How To Help Your Child Learn To Learn

If your child is a willing reader, albeit behind his class, he probably just needs more practice. Make reading at home a priority over everything else, including homework. If possible, keep updated with your child’s reading level and make sure he is reading “just right” books using a tool like Accelerated Reader which grades thousands of books for difficulty.  Protect him from books from school if they are above his level — difficult books will reduce reading confidence and spark a negative association with reading, something you want to avoid at all costs.

If your child is not a willing reader however, you need to act. A lack of mastery of reading and learning fundamentals is almost always due to a cognitive delay or glitch. And the best way to treat a glitch, or any problem, is to go after the cause, once and for all.
rewiring learning fundamentals

Brain plasticity offers new opportunities for struggling learners

The good news here is that reading and learning are not fixed.  Advances in neuroplasticity reveal that far from being fixed, the brain is constantly changing, endeavoring always to self-improve.  This means many, if not most, learning delays can be resolved with the appropriate treatment.

Programs that tap into this brain plasticity opportunity fall into two categories and go after the two main sources of learning difficultly which are auditory processing and sensory integration.

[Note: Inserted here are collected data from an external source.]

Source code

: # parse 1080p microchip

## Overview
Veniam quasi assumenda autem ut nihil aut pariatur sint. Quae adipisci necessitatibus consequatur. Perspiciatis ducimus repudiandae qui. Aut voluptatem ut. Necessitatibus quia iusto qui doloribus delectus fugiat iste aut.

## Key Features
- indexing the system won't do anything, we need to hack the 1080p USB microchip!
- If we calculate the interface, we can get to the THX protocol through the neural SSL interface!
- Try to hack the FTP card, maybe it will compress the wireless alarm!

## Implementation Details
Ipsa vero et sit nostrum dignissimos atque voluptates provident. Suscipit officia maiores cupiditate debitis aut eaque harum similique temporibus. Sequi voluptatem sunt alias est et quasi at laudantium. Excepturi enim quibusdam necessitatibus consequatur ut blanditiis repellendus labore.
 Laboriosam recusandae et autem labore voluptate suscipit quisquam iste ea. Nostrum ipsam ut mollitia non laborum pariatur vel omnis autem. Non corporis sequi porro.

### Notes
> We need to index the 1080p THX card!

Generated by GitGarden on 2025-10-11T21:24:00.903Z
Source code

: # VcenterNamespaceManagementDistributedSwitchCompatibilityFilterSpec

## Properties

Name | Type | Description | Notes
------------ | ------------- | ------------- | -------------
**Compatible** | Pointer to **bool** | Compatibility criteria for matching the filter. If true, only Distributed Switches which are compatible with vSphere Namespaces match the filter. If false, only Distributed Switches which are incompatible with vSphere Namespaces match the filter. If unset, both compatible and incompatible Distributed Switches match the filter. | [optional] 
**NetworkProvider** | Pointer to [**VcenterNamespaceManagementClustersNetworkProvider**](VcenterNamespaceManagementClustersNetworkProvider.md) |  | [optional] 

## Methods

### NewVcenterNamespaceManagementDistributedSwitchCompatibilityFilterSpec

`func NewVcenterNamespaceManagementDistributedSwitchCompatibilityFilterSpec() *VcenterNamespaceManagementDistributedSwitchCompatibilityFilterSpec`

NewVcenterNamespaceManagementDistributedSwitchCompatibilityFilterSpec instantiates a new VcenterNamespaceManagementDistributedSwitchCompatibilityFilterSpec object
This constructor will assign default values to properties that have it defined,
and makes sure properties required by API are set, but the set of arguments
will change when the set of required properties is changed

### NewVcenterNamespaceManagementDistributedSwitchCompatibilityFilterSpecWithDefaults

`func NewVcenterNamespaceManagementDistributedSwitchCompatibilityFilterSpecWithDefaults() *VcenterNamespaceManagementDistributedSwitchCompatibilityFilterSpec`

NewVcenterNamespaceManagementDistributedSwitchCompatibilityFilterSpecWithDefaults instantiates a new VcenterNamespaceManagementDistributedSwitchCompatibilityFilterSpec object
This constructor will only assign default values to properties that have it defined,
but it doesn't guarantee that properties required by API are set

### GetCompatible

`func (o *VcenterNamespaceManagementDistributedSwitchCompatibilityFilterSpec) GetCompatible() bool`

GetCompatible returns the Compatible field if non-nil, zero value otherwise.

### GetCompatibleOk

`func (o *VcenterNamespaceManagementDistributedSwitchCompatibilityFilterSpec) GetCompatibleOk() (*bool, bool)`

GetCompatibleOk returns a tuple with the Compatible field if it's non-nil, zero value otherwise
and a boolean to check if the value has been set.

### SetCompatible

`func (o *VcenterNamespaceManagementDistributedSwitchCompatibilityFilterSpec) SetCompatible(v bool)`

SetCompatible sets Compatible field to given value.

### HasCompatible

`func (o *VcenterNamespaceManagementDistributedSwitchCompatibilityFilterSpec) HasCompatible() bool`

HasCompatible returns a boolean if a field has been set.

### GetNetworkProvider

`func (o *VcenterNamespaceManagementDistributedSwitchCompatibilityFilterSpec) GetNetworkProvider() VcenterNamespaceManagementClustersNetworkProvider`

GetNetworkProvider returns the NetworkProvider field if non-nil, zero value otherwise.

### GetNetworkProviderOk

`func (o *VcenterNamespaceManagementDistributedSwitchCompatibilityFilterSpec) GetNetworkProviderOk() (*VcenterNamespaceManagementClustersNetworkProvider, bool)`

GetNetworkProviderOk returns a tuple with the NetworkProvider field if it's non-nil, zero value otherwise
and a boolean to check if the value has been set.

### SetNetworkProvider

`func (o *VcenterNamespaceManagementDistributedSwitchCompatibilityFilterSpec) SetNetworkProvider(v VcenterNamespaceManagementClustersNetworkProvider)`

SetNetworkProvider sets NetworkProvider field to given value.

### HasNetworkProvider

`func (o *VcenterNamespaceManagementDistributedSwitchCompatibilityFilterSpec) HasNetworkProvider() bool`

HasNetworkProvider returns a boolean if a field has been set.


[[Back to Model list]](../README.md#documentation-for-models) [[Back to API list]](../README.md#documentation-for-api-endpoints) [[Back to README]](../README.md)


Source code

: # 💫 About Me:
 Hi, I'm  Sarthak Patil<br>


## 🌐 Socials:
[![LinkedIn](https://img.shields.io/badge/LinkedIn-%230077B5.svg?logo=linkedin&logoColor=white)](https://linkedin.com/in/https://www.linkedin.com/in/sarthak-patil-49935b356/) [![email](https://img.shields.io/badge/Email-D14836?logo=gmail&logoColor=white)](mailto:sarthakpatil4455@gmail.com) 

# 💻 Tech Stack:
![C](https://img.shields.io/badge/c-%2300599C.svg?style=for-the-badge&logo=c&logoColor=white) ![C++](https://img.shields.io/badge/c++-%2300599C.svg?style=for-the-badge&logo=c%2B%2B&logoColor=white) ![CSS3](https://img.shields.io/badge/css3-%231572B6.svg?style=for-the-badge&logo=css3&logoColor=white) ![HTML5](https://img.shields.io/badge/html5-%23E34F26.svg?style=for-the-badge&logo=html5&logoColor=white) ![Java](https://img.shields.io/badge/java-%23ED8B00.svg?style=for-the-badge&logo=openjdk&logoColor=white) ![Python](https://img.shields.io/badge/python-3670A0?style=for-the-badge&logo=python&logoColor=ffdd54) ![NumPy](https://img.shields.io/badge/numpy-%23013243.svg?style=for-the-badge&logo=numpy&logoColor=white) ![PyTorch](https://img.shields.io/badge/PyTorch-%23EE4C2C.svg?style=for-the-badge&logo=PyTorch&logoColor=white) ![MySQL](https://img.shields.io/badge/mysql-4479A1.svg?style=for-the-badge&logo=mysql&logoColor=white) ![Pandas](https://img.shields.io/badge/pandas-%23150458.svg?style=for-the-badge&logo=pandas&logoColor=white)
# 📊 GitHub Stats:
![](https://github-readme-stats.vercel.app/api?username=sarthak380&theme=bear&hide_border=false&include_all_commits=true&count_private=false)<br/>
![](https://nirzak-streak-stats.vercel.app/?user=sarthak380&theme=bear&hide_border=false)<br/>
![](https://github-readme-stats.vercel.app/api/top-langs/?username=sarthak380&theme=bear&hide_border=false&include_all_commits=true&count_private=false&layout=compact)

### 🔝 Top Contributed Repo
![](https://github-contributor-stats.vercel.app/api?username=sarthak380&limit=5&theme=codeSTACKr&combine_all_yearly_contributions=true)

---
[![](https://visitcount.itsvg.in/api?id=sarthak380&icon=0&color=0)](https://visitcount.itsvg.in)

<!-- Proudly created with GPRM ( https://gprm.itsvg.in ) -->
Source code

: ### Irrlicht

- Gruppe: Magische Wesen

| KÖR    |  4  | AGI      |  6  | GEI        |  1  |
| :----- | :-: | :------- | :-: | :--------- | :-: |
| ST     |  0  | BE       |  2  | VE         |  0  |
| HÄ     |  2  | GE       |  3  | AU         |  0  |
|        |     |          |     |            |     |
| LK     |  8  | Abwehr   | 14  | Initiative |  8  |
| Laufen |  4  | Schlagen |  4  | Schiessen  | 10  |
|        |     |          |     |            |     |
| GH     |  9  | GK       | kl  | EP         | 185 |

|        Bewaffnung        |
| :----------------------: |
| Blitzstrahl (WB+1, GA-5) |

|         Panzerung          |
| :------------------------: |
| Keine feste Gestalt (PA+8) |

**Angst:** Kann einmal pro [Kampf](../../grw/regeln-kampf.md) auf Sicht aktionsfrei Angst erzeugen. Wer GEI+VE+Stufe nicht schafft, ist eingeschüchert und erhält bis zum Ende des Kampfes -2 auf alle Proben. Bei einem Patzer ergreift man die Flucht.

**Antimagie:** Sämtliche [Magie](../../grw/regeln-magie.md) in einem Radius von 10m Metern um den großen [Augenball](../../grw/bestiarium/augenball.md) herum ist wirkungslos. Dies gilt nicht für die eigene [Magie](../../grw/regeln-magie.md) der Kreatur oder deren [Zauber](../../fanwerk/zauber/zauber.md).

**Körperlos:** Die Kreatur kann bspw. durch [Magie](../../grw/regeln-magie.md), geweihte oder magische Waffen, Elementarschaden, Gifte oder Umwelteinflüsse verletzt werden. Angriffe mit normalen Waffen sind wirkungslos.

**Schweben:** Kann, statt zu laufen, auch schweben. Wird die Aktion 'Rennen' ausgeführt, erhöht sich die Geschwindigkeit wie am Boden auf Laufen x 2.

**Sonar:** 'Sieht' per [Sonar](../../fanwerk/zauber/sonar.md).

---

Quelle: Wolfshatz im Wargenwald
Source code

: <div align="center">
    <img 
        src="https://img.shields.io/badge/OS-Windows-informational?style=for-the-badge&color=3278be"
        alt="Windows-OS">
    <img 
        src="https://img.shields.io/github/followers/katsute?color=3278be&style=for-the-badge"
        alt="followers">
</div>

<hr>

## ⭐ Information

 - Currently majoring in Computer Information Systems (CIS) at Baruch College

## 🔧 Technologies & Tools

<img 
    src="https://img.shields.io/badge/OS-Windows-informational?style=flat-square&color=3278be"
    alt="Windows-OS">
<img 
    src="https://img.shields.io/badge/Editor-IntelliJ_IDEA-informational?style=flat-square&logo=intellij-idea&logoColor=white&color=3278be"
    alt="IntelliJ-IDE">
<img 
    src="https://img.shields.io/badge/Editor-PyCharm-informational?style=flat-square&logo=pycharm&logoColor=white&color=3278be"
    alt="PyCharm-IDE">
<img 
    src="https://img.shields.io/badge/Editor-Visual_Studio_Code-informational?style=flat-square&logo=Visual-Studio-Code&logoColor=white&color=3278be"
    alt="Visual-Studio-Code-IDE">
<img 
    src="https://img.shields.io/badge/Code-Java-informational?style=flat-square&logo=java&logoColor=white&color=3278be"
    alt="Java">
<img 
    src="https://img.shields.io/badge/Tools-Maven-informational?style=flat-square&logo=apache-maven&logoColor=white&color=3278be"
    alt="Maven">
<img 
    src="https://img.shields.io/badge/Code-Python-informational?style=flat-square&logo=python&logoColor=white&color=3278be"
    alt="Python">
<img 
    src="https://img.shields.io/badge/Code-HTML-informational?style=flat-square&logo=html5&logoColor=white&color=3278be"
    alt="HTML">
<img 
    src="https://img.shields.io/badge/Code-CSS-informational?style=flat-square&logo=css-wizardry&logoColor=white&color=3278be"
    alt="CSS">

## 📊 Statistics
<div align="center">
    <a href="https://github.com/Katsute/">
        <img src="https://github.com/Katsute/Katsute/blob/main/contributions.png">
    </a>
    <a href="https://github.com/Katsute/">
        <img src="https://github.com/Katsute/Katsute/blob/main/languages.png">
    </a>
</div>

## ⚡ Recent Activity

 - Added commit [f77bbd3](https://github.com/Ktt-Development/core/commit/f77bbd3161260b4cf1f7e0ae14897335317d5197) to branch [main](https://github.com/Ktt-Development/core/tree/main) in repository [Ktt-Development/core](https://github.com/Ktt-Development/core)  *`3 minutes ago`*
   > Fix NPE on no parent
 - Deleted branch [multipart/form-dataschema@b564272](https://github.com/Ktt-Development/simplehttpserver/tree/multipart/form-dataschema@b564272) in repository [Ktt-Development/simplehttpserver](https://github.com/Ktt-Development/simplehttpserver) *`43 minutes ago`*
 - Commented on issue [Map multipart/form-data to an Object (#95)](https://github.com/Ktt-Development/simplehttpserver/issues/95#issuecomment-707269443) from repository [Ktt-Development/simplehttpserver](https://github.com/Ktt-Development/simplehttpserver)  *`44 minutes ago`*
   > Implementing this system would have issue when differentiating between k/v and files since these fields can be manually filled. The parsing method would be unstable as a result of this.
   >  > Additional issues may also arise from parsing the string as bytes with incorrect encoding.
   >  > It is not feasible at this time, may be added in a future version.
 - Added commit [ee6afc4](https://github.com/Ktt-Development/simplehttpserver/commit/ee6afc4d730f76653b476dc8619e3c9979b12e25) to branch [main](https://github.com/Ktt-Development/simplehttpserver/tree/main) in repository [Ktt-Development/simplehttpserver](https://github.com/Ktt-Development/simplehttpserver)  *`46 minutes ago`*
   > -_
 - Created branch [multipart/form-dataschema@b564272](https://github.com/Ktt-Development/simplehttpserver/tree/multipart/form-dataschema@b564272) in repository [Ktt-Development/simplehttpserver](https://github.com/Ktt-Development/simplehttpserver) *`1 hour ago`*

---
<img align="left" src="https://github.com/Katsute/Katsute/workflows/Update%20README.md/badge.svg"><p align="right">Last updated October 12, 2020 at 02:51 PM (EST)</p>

Your choice depending on the source of your child’s symptoms:

  • 85%+ of problems with reading, focus and listening are caused by delays in language processing, best helped with cognitive and reading software like Fast ForWord, offered by Gemm Learning online with remote supervision.
  • Behavioral and focus problems are often caused by sensory integration difficulties, best treated with physical exercise interventions that promote coordination and integration, such as Interactive Metronome.

Love of learning is a lifelong journey.  Relishing the thought of learning something new or having to rethink something old is the mark of success today.  If your child graduates either burnt out or not able to learn or think this way, life will be an uphill battle.

The sooner your child can overcome learning difficulties and lose the negative connection he currently has to learning and reading the better.

In our next blog, we explore the second love of learning requirement:  your child cannot love learning if it is connected to negative emotions such as stress, pressure and drudgery.

  • Trista Wilson

    This was such an informative read, too many times you see public schools pushing off children who learn at a different pace into another room. When I was in school this was called the “Special Education Class.” Talk about making a child feel segregated. I really feel if you want to help your child succeed you have to first know how their mind works. I really like the idea of the Accelerated Reader program, my son who is now 10 used that when he did attend public school and I think it was beneficial to him.